The other item is an alternative wedding guest book. She sent me a picture of one from theknot.com. Basically it’s a picture frame with a backer and a glass front – creating a cavity between the two. Guests sign a wooden heart and drop them in. When they ask I’ll complete the frame so it can be hung. I scrolled between 66 hearts from 1/8 baltic birch plywood. The frame is cherry, 17 x 14.5


I wanted a frame that could be “mechanically” fastened so that if at some point they wanted to open the unit and move the hearts around it could be done. I looked at joint choices and choose a mitered half-lap joint. I’d never made one before – an opportunity to try something new. The corners are held together with 1/8" dowels. 

And I had to make an easel to hold 'guest book'. 

I couldn't figure out how to get pics to appear next to the relevant copy? :frown: Anyway thanks for looking.


----------



## Cherryville Chuck (Sep 28, 2010)

Very nice job Berry. You can reconnect using your old account but you'll have to wait for Cricket to return from her personal leave. She'll be able to give you a temporary password for your oldhudson account.


----------



## PhilBa (Sep 25, 2014)

Nice job. Especially on the mitered half-lap. I've always shied away from that joint because of the precision needed to get it right. Always impressed with woodworkers who can do that.


----------



## RainMan 2.0 (May 6, 2014)

That’s really cool . Nice work


----------



## Herb Stoops (Aug 28, 2012)

That is so cool, I have never seen anything like that. Great job too, on the sign and the stand. Also to Bride and Groom , Many happy years together, and also for you and your wife.
Herb


----------



## MEBCWD (Jan 14, 2012)

Got to love that cake topper.

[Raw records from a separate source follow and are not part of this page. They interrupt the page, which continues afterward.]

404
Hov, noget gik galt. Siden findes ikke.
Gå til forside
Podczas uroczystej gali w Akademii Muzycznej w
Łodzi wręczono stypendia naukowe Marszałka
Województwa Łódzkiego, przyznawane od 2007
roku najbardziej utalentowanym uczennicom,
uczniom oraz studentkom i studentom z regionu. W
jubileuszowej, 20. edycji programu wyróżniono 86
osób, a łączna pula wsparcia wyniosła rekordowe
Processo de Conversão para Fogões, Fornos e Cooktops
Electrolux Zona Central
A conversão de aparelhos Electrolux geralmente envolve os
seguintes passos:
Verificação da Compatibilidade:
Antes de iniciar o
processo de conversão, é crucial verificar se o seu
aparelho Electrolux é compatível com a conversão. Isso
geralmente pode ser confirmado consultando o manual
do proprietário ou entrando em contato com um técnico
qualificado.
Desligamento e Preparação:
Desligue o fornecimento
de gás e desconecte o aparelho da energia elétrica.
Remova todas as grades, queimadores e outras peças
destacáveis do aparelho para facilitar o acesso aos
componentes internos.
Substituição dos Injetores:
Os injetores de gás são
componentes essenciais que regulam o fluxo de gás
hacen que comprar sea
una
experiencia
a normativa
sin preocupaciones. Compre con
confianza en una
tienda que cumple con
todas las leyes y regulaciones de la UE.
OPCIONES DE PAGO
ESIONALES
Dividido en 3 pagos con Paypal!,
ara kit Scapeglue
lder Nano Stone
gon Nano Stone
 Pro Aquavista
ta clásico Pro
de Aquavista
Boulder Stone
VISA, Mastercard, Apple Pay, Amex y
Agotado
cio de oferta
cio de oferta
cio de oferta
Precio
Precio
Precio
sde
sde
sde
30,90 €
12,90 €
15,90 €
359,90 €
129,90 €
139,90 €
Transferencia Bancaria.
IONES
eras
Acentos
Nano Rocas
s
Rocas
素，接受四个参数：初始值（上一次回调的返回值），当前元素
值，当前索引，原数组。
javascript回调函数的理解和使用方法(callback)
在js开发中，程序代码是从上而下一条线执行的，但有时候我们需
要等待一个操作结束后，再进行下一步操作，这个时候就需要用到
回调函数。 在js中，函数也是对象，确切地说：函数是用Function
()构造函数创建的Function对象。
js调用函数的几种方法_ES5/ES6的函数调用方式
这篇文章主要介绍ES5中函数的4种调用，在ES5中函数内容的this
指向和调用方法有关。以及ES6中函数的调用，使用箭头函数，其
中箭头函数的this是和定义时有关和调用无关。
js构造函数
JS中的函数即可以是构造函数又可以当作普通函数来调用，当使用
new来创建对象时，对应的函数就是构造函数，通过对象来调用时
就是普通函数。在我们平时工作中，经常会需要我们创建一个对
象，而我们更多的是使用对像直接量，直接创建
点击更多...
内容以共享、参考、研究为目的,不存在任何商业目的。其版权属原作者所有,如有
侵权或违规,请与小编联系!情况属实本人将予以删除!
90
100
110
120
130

Really all the projects are great.


----------



## DesertRatTom (Jul 3, 2012)

Wow, really nice projects. That mitered half lap is elegant.


----------



## JFPNCM (Dec 13, 2009)

Well done for a great occasion.


----------



## MYB506 (Dec 5, 2012)

Very nice work Berry. I'm still waiting for my 40 year old daughter's wedding so I know how special this is for you!


----------



## lebowski (Jan 13, 2020)

I love the “Finally Mr and Mrs” My brother and his girlfriend need. They’ve been together for 19 years with 2 kids. 


Sent from my iPhone using Tapatalk


----------